**EXERCISE REQUIREMENTS:**
In the records below, which lines include "limiting"? Copy them.

[Opening EXTRACTED INFORMATION section]

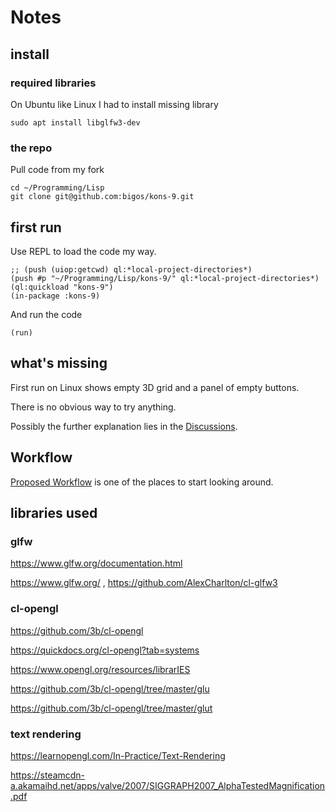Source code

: * Notes
** install
*** required libraries
On Ubuntu like Linux I had to install missing library
#+begin_example
sudo apt install libglfw3-dev
#+end_example

*** the repo
Pull code from my fork
#+begin_example
cd ~/Programming/Lisp
git clone git@github.com:bigos/kons-9.git
#+end_example

** first run
Use REPL to load the code my way.

#+begin_example
;; (push (uiop:getcwd) ql:*local-project-directories*)
(push #p "~/Programming/Lisp/kons-9/" ql:*local-project-directories*)
(ql:quickload "kons-9")
(in-package :kons-9)
#+end_example

And run the code
#+begin_example
(run)
#+end_example

** what's missing
First run on Linux shows empty 3D grid and a panel of empty buttons.

There is no obvious way to try anything.

Possibly the further explanation lies in the [[https://github.com/kaveh808/kons-9/discussions][Discussions]].

** Workflow
[[https://github.com/kaveh808/kons-9/discussions/37][Proposed Workflow]] is one of the places to start looking around.

** libraries used

*** glfw
https://www.glfw.org/documentation.html

https://www.glfw.org/
,
https://github.com/AlexCharlton/cl-glfw3

*** cl-opengl
https://github.com/3b/cl-opengl

https://quickdocs.org/cl-opengl?tab=systems

https://www.opengl.org/resources/librarIES

https://github.com/3b/cl-opengl/tree/master/glu

https://github.com/3b/cl-opengl/tree/master/glut

*** text rendering
https://learnopengl.com/In-Practice/Text-Rendering

https://steamcdn-a.akamaihd.net/apps/valve/2007/SIGGRAPH2007_AlphaTestedMagnification.pdf
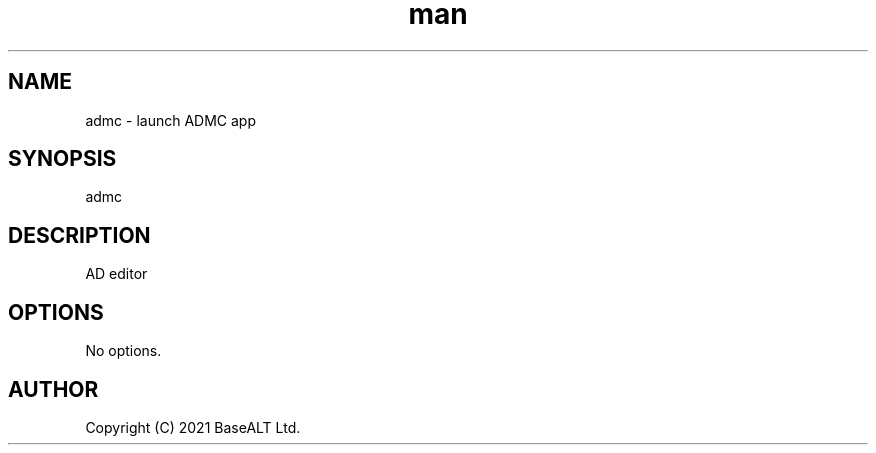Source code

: .TH man 1 "02 March 2021" "0.4.1" "admc man page"
.SH NAME
admc \- launch ADMC app
.SH SYNOPSIS
admc
.SH DESCRIPTION
AD editor
.SH OPTIONS
No options.
.SH AUTHOR
Copyright (C) 2021 BaseALT Ltd.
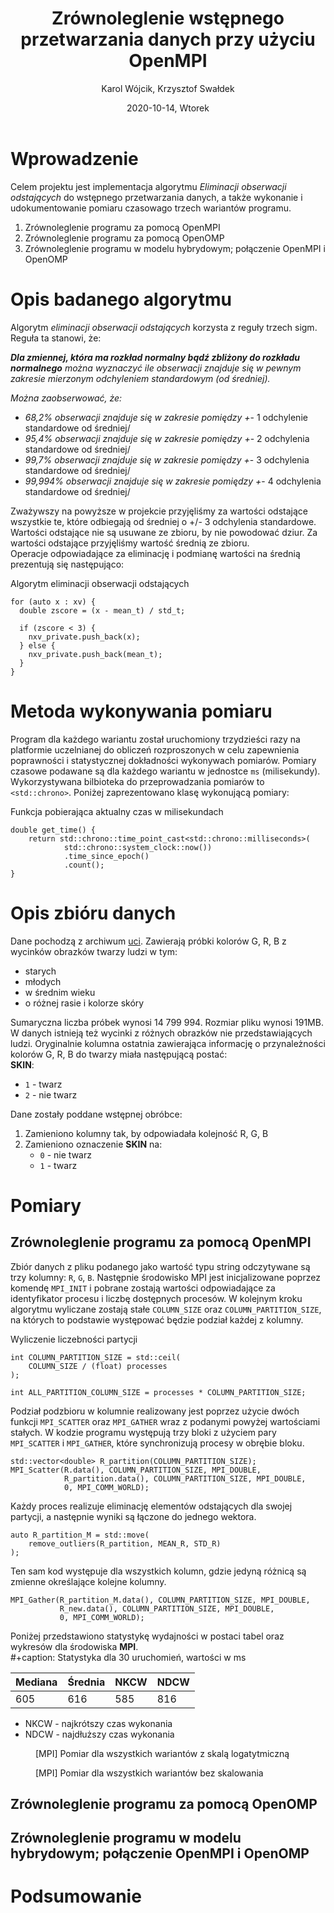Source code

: #+title: Zrównoleglenie wstępnego przetwarzania danych przy użyciu OpenMPI
#+author: Karol Wójcik, Krzysztof Swałdek
#+date: 2020-10-14, Wtorek

#+LATEX_CLASS: article
#+LATEX_CLASS_OPTIONS: [12pt]
#+LATEX_HEADER: \usepackage[a4paper, inner=37.125mm, outer=33.4125mm, top=37.125mm, bottom=37.125mm, heightrounded, marginparwidth=51pt, marginparsep=17pt, headsep=24pt]{geometry}
#+EXCLUDE_TAGS: noexport
#+LATEX_HEADER: \usepackage{graphicx}
#+LaTeX_HEADER: \usepackage[T1]{fontenc}
#+LaTeX_HEADER: \usepackage{mathpazo}
#+LaTeX_HEADER: \linespread{1.05}
#+LATEX_HEADER: \usepackage{setspace}
#+LATEX_HEADER: \doublespacing
#+LATEX_HEADER: \usepackage[polish]{babel}
#+LATEX_HEADER: \usepackage{polski}
#+LaTeX_HEADER: \usepackage{minted}
#+LATEX_HEADER: \usepackage[utf8]{inputenc}
#+LaTeX_HEADER: \usemintedstyle{emacs}
#+LaTeX_HEADER: \newminted{common-lisp}{fontsize=\footnotesize}
#+LATEX_HEADER: \usepackage{ragged2e}
#+LATEX_HEADER: \usepackage{xltxtra}
#+LaTeX_HEADER: \usepackage{pdfpages}
#+OPTIONS: ^:{} ':t
#+LANGUAGE: pl
#+OPTIONS: toc:nil

#+begin_export latex
  \clearpage \tableofcontents \clearpage
#+end_export

#+name: setup-minted
#+begin_src emacs-lisp :exports none :results silent :eval yes
(setq org-latex-listings 'minted)
(setq org-latex-minted-options
      '(("frame" "single")
        ("framesep" "2mm")
        ("fontsize" "\\small")))
(setq org-latex-to-pdf-process
      '("pdflatex -shell-escape -interaction nonstopmode -output-directory %o %f"
        "pdflatex -shell-escape -interaction nonstopmode -output-directory %o %f"
        "pdflatex -shell-escape -interaction nonstopmode -output-directory %o %f"))
#+end_src

* Wprowadzenie
  Celem projektu jest implementacja algorytmu /Eliminacji obserwacji odstających/ do wstępnego przetwarzania danych, a także wykonanie i udokumentowanie pomiaru czasowago trzech wariantów programu.

  @@latex: \noindent @@
  1. Zrównoleglenie programu za pomocą OpenMPI
  2. Zrównoleglenie programu za pomocą OpenOMP
  3. Zrównoleglenie programu w modelu hybrydowym; połączenie OpenMPI i OpenOMP

* Opis badanego algorytmu
Algorytm /eliminacji obserwacji odstających/ korzysta z reguły trzech sigm. Reguła ta stanowi, że:

@@latex: \vspace{6mm} @@
#+begin_fancyquote
\noindent
/*Dla zmiennej, która ma rozkład normalny bądź zbliżony do rozkładu normalnego* można wyznaczyć ile obserwacji znajduje się w pewnym zakresie mierzonym odchyleniem standardowym (od średniej)./

@@latex: \vspace{3mm} @@
\noindent
/Można zaobserwować, że:/
- /68,2% obserwacji znajduje się w zakresie pomiędzy +/- 1 odchylenie standardowe od średniej/
- /95,4% obserwacji znajduje się w zakresie pomiędzy +/- 2 odchylenia standardowe od średniej/
- /99,7% obserwacji znajduje się w zakresie pomiędzy +/- 3 odchylenia standardowe od średniej/
- /99,994% obserwacji znajduje się w zakresie pomiędzy +/- 4 odchylenia standardowe od średniej/
#+end_fancyquote

@@latex: \noindent @@
Zważywszy na powyższe w projekcie przyjęliśmy za wartości odstające wszystkie te, które odbiegają od średniej o +/- 3 odchylenia standardowe. Wartości odstające nie są usuwane ze zbioru, by nie powodować dziur. Za wartości odstające przyjęliśmy wartość średnią ze zbioru. \\

@@latex: \noindent @@
Operacje odpowiadające za eliminację i podmianę wartości na średnią prezentują się następująco: \\

#+ATTR_LATEX: :options 
#+caption: Algorytm eliminacji obserwacji odstających
#+BEGIN_SRC c++ -i :eval no
for (auto x : xv) {
  double zscore = (x - mean_t) / std_t;

  if (zscore < 3) {
    nxv_private.push_back(x);
  } else {
    nxv_private.push_back(mean_t);
  }
}
#+END_SRC

@@latex: \clearpage @@
* Metoda wykonywania pomiaru
Program dla każdego wariantu został uruchomiony trzydzieści razy na platformie uczelnianej do obliczeń rozproszonych w celu zapewnienia poprawności i statystycznej dokładności wykonywach pomiarów. Pomiary czasowe podawane są dla każdego wariantu w jednostce ~ms~ (milisekundy). Wykorzystywana bilbioteka do przeprowadzania pomiarów to ~<std::chrono>~. Poniżej zaprezentowano klasę wykonującą pomiary:

#+caption: Funkcja pobierająca aktualny czas w milisekundach
#+BEGIN_SRC c++ :eval no
double get_time() {
    return std::chrono::time_point_cast<std::chrono::milliseconds>(
            std::chrono::system_clock::now())
            .time_since_epoch()
            .count();
}
#+END_SRC

\clearpage
* Opis zbióru danych
  @@latex: \noindent @@
  Dane pochodzą z archiwum [[https://archive.ics.uci.edu/ml/datasets/Skin+Segmentation][uci]]. Zawierają próbki kolorów G, R, B z wycinków obrazków twarzy ludzi w tym:
  - starych
  - młodych
  - w średnim wieku
  - o różnej rasie i kolorze skóry

  @@latex: \noindent @@
  Sumaryczna liczba próbek wynosi 14 799 994. Rozmiar pliku wynosi 191MB. W danych istnieją też wycinki z różnych obrazków nie przedstawiających ludzi. Oryginalnie kolumna ostatnia zawierająca informację o przynależności kolorów G, R, B do twarzy miała następującą postać: \\

  \noindent
  *SKIN*:
  - ~1~ - twarz
  - ~2~ - nie twarz

  \noindent
  Dane zostały poddane wstępnej obróbce:
  1. Zamieniono kolumny tak, by odpowiadała kolejność R, G, B
  2. Zamieniono oznaczenie *SKIN* na:
     - ~0~ - nie twarz
     - ~1~ - twarz

* Pomiary
** Zrównoleglenie programu za pomocą OpenMPI
Zbiór danych z pliku podanego jako wartość typu string odczytywane są trzy kolumny: ~R~, ~G~, ~B~. Następnie środowisko MPI jest inicjalizowane poprzez komendę ~MPI_INIT~ i pobrane zostają wartości odpowiadające za identyfikator procesu i liczbę dostępnych procesów. W kolejnym kroku algorytmu wyliczane zostają stałe ~COLUMN_SIZE~ oraz ~COLUMN_PARTITION_SIZE~, na których to podstawie występować będzie podział każdej z kolumny. \\

#+caption: Wyliczenie liczebności partycji
#+BEGIN_SRC c++ :eval no
int COLUMN_PARTITION_SIZE = std::ceil(
    COLUMN_SIZE / (float) processes
);

int ALL_PARTITION_COLUMN_SIZE = processes * COLUMN_PARTITION_SIZE;
#+END_SRC

@@latex: \noindent @@
Podział podzbioru w kolumnie realizowany jest poprzez użycie dwóch funkcji ~MPI_SCATTER~ oraz ~MPI_GATHER~ wraz z podanymi powyżej wartościami stałych. W kodzie programu występują trzy bloki z użyciem pary ~MPI_SCATTER~ i ~MPI_GATHER~, które synchronizują procesy w obrębie bloku. \\

#+caption[Podział]: Podział kolekcji na podprocesy
#+begin_src c++ :eval no
std::vector<double> R_partition(COLUMN_PARTITION_SIZE);
MPI_Scatter(R.data(), COLUMN_PARTITION_SIZE, MPI_DOUBLE,
            R_partition.data(), COLUMN_PARTITION_SIZE, MPI_DOUBLE,
            0, MPI_COMM_WORLD);
#+end_src

@@latex: \noindent @@
Każdy proces realizuje eliminację elementów odstających dla swojej partycji, a następnie wyniki są łączone do jednego wektora.

#+caption[Procesowanie kolekcji]: Realizacja algorytmu dla każdego podprocesu
#+begin_src c++ :eval no
auto R_partition_M = std::move(
    remove_outliers(R_partition, MEAN_R, STD_R)
);
#+end_src

@@latex: \noindent @@
Ten sam kod występuje dla wszystkich kolumn, gdzie jedyną różnicą są zmienne określające kolejne kolumny. \\

#+caption[Akumulacja]: Zebranie danych podprocesu do procesu głównego
#+begin_src c++ :eval no
MPI_Gather(R_partition_M.data(), COLUMN_PARTITION_SIZE, MPI_DOUBLE,
           R_new.data(), COLUMN_PARTITION_SIZE, MPI_DOUBLE,
           0, MPI_COMM_WORLD);
#+END_SRC

@@latex: \noindent @@
Poniżej przedstawiono statystykę wydajności w postaci tabel oraz wykresów dla środowiska *MPI*. \\
#+caption: Statystyka dla 30 uruchomień, wartości w ms
#+ATTR_LaTeX: :align |c|c|c|c|
|---------+---------+------+------|
| Mediana | Średnia | NKCW | NDCW |
|---------+---------+------+------|
|     605 |   616   |  585 |  816 |
|---------+---------+------+------|
- NKCW - najkrótszy czas wykonania
- NDCW - najdłuższy czas wykonania

@@latex: \noindent @@
#+caption: [MPI] Pomiar dla wszystkich wariantów z skalą logatytmiczną
[[./resources/all.png]]

#+caption: [MPI] Pomiar dla wszystkich wariantów bez skalowania
[[./resources/all1.png]]

** Zrównoleglenie programu za pomocą OpenOMP

** Zrównoleglenie programu w modelu hybrydowym; połączenie OpenMPI i OpenOMP
* Podsumowanie
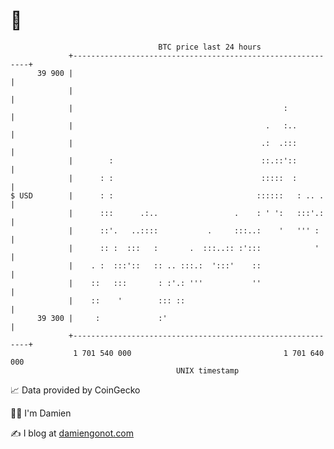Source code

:* 👋

#+begin_example
                                    BTC price last 24 hours                    
                +------------------------------------------------------------+ 
         39 900 |                                                            | 
                |                                                            | 
                |                                               :            | 
                |                                           .   :..          | 
                |                                          .:  .:::          | 
                |        :                                 ::.::'::          | 
                |      : :                                 :::::  :          | 
   $ USD        |      : :                                ::::::   : .. .    | 
                |      :::      .:..                 .    : ' ':   :::'.:    | 
                |      ::'.   ..::::           .     :::..:    '   ''' :     | 
                |      :: :  :::   :       .  :::..:: :':::            '     | 
                |    . :  :::'::   :: .. :::.:  ':::'    ::                  | 
                |    ::   :::       : :'.: '''           ''                  | 
                |    ::    '        ::: ::                                   | 
         39 300 |     :             :'                                       | 
                +------------------------------------------------------------+ 
                 1 701 540 000                                  1 701 640 000  
                                        UNIX timestamp                         
#+end_example
📈 Data provided by CoinGecko

🧑‍💻 I'm Damien

✍️ I blog at [[https://www.damiengonot.com][damiengonot.com]]
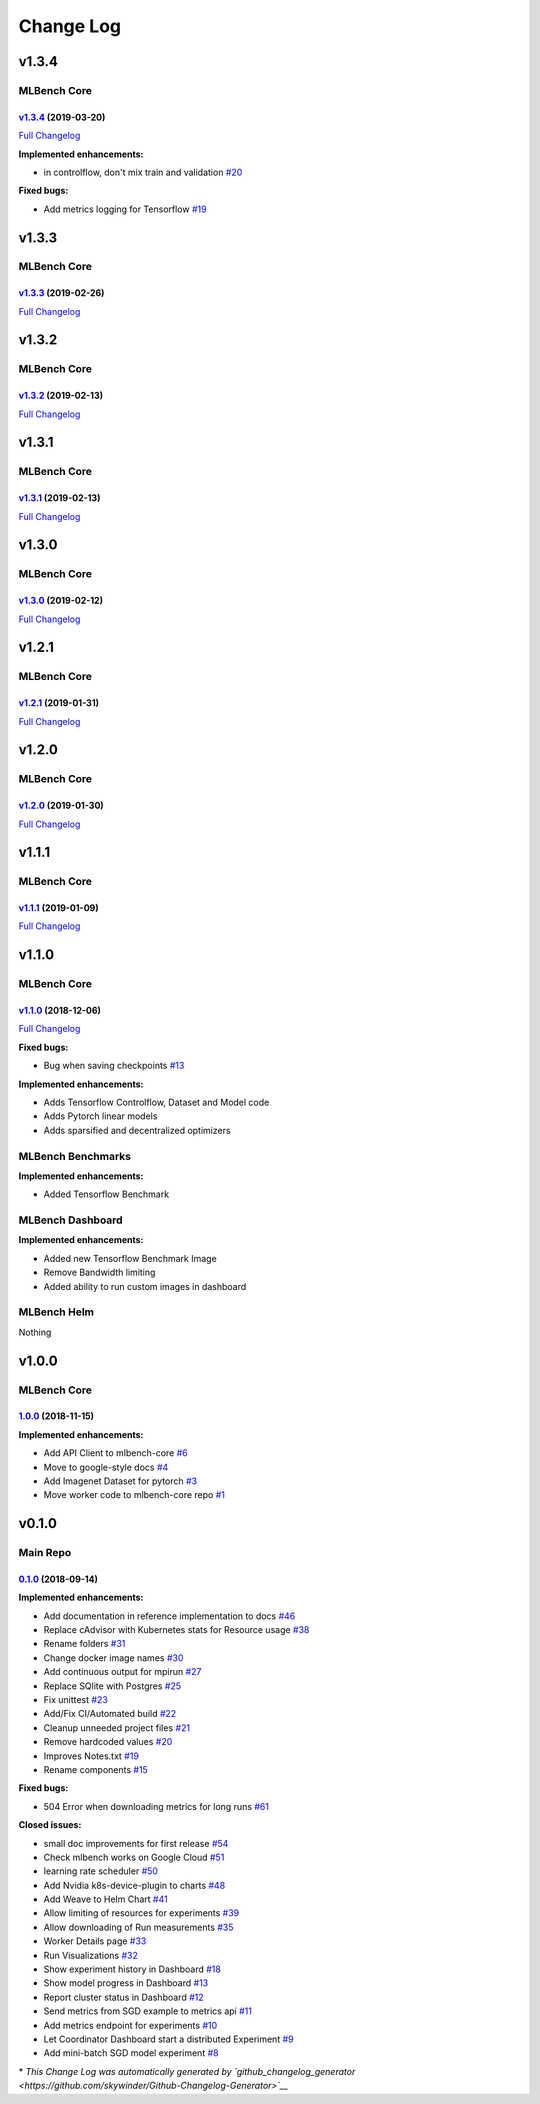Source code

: Change Log
==========

v1.3.4
^^^^^^

MLBench Core
""""""""""""

`v1.3.4 <https://github.com/mlbench/mlbench-core/tree/v1.3.4>`__ (2019-03-20)
-----------------------------------------------------------------------------

`Full
Changelog <https://github.com/mlbench/mlbench-core/compare/v1.3.3...v1.3.4>`__

**Implemented enhancements:**

-  in controlflow, don't mix train and validation
   `#20 <https://github.com/mlbench/mlbench-core/issues/20>`__

**Fixed bugs:**

-  Add metrics logging for Tensorflow
   `#19 <https://github.com/mlbench/mlbench-core/issues/19>`__

v1.3.3
^^^^^^

MLBench Core
""""""""""""

`v1.3.3 <https://github.com/mlbench/mlbench-core/tree/v1.3.3>`__ (2019-02-26)
-----------------------------------------------------------------------------

`Full
Changelog <https://github.com/mlbench/mlbench-core/compare/v1.3.2...v1.3.3>`__

v1.3.2
^^^^^^

MLBench Core
""""""""""""

`v1.3.2 <https://github.com/mlbench/mlbench-core/tree/v1.3.2>`__ (2019-02-13)
-----------------------------------------------------------------------------

`Full
Changelog <https://github.com/mlbench/mlbench-core/compare/v1.3.1...v1.3.2>`__

v1.3.1
^^^^^^

MLBench Core
""""""""""""

`v1.3.1 <https://github.com/mlbench/mlbench-core/tree/v1.3.1>`__ (2019-02-13)
-----------------------------------------------------------------------------

`Full
Changelog <https://github.com/mlbench/mlbench-core/compare/v1.3.0...v1.3.1>`__

v1.3.0
^^^^^^

MLBench Core
""""""""""""

`v1.3.0 <https://github.com/mlbench/mlbench-core/tree/v1.3.0>`__ (2019-02-12)
-----------------------------------------------------------------------------

`Full
Changelog <https://github.com/mlbench/mlbench-core/compare/v1.2.1...v1.3.0>`__

v1.2.1
^^^^^^

MLBench Core
""""""""""""

`v1.2.1 <https://github.com/mlbench/mlbench-core/tree/v1.2.1>`__ (2019-01-31)
-----------------------------------------------------------------------------

`Full
Changelog <https://github.com/mlbench/mlbench-core/compare/v1.2.0...v1.2.1>`__

v1.2.0
^^^^^^

MLBench Core
""""""""""""

`v1.2.0 <https://github.com/mlbench/mlbench-core/tree/v1.2.0>`__ (2019-01-30)
-----------------------------------------------------------------------------

`Full
Changelog <https://github.com/mlbench/mlbench-core/compare/v1.1.1...v1.2.0>`__

v1.1.1
^^^^^^

MLBench Core
""""""""""""

`v1.1.1 <https://github.com/mlbench/mlbench-core/tree/v1.1.1>`__ (2019-01-09)
-----------------------------------------------------------------------------

`Full
Changelog <https://github.com/mlbench/mlbench-core/compare/v1.1.0...v1.1.1>`__

v1.1.0
^^^^^^

MLBench Core
""""""""""""

`v1.1.0 <https://github.com/mlbench/mlbench-core/tree/v1.1.0>`__ (2018-12-06)
-----------------------------------------------------------------------------

`Full
Changelog <https://github.com/mlbench/mlbench-core/compare/v1.0.0...v1.1.0>`__

**Fixed bugs:**

-  Bug when saving checkpoints
   `#13 <https://github.com/mlbench/mlbench-core/issues/13>`__

**Implemented enhancements:**

-  Adds Tensorflow Controlflow, Dataset and Model code
-  Adds Pytorch linear models
-  Adds sparsified and decentralized optimizers

MLBench Benchmarks
""""""""""""""""""

**Implemented enhancements:**

-  Added Tensorflow Benchmark

MLBench Dashboard
"""""""""""""""""

**Implemented enhancements:**

- Added new Tensorflow Benchmark Image
- Remove Bandwidth limiting
- Added ability to run custom images in dashboard

MLBench Helm
""""""""""""

Nothing

v1.0.0
^^^^^^

MLBench Core
""""""""""""

`1.0.0 <https://github.com/mlbench/mlbench-core/tree/1.0.0>`__ (2018-11-15)
---------------------------------------------------------------------------

**Implemented enhancements:**

-  Add API Client to mlbench-core
   `#6 <https://github.com/mlbench/mlbench-core/issues/6>`__
-  Move to google-style docs
   `#4 <https://github.com/mlbench/mlbench-core/issues/4>`__
-  Add Imagenet Dataset for pytorch
   `#3 <https://github.com/mlbench/mlbench-core/issues/3>`__
-  Move worker code to mlbench-core repo
   `#1 <https://github.com/mlbench/mlbench-core/issues/1>`__

v0.1.0
^^^^^^

Main Repo
"""""""""

`0.1.0 <https://github.com/mlbench/mlbench/tree/0.1.0>`__ (2018-09-14)
----------------------------------------------------------------------

**Implemented enhancements:**

-  Add documentation in reference implementation to docs
   `#46 <https://github.com/mlbench/mlbench/issues/46>`__
-  Replace cAdvisor with Kubernetes stats for Resource usage
   `#38 <https://github.com/mlbench/mlbench/issues/38>`__
-  Rename folders `#31 <https://github.com/mlbench/mlbench/issues/31>`__
-  Change docker image names
   `#30 <https://github.com/mlbench/mlbench/issues/30>`__
-  Add continuous output for mpirun
   `#27 <https://github.com/mlbench/mlbench/issues/27>`__
-  Replace SQlite with Postgres
   `#25 <https://github.com/mlbench/mlbench/issues/25>`__
-  Fix unittest `#23 <https://github.com/mlbench/mlbench/issues/23>`__
-  Add/Fix CI/Automated build
   `#22 <https://github.com/mlbench/mlbench/issues/22>`__
-  Cleanup unneeded project files
   `#21 <https://github.com/mlbench/mlbench/issues/21>`__
-  Remove hardcoded values
   `#20 <https://github.com/mlbench/mlbench/issues/20>`__
-  Improves Notes.txt
   `#19 <https://github.com/mlbench/mlbench/issues/19>`__
-  Rename components
   `#15 <https://github.com/mlbench/mlbench/issues/15>`__

**Fixed bugs:**

-  504 Error when downloading metrics for long runs
   `#61 <https://github.com/mlbench/mlbench/issues/61>`__

**Closed issues:**

-  small doc improvements for first release
   `#54 <https://github.com/mlbench/mlbench/issues/54>`__
-  Check mlbench works on Google Cloud
   `#51 <https://github.com/mlbench/mlbench/issues/51>`__
-  learning rate scheduler
   `#50 <https://github.com/mlbench/mlbench/issues/50>`__
-  Add Nvidia k8s-device-plugin to charts
   `#48 <https://github.com/mlbench/mlbench/issues/48>`__
-  Add Weave to Helm Chart
   `#41 <https://github.com/mlbench/mlbench/issues/41>`__
-  Allow limiting of resources for experiments
   `#39 <https://github.com/mlbench/mlbench/issues/39>`__
-  Allow downloading of Run measurements
   `#35 <https://github.com/mlbench/mlbench/issues/35>`__
-  Worker Details page
   `#33 <https://github.com/mlbench/mlbench/issues/33>`__
-  Run Visualizations
   `#32 <https://github.com/mlbench/mlbench/issues/32>`__
-  Show experiment history in Dashboard
   `#18 <https://github.com/mlbench/mlbench/issues/18>`__
-  Show model progress in Dashboard
   `#13 <https://github.com/mlbench/mlbench/issues/13>`__
-  Report cluster status in Dashboard
   `#12 <https://github.com/mlbench/mlbench/issues/12>`__
-  Send metrics from SGD example to metrics api
   `#11 <https://github.com/mlbench/mlbench/issues/11>`__
-  Add metrics endpoint for experiments
   `#10 <https://github.com/mlbench/mlbench/issues/10>`__
-  Let Coordinator Dashboard start a distributed Experiment
   `#9 <https://github.com/mlbench/mlbench/issues/9>`__
-  Add mini-batch SGD model experiment
   `#8 <https://github.com/mlbench/mlbench/issues/8>`__

\* *This Change Log was automatically generated by
`github\_changelog\_generator <https://github.com/skywinder/Github-Changelog-Generator>`__*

[Closing EXTRACTED INFORMATION section]

**OUTPUT OF THE EXERCISE:**
- Remove Bandwidth limiting
-  Allow limiting of resources for experiments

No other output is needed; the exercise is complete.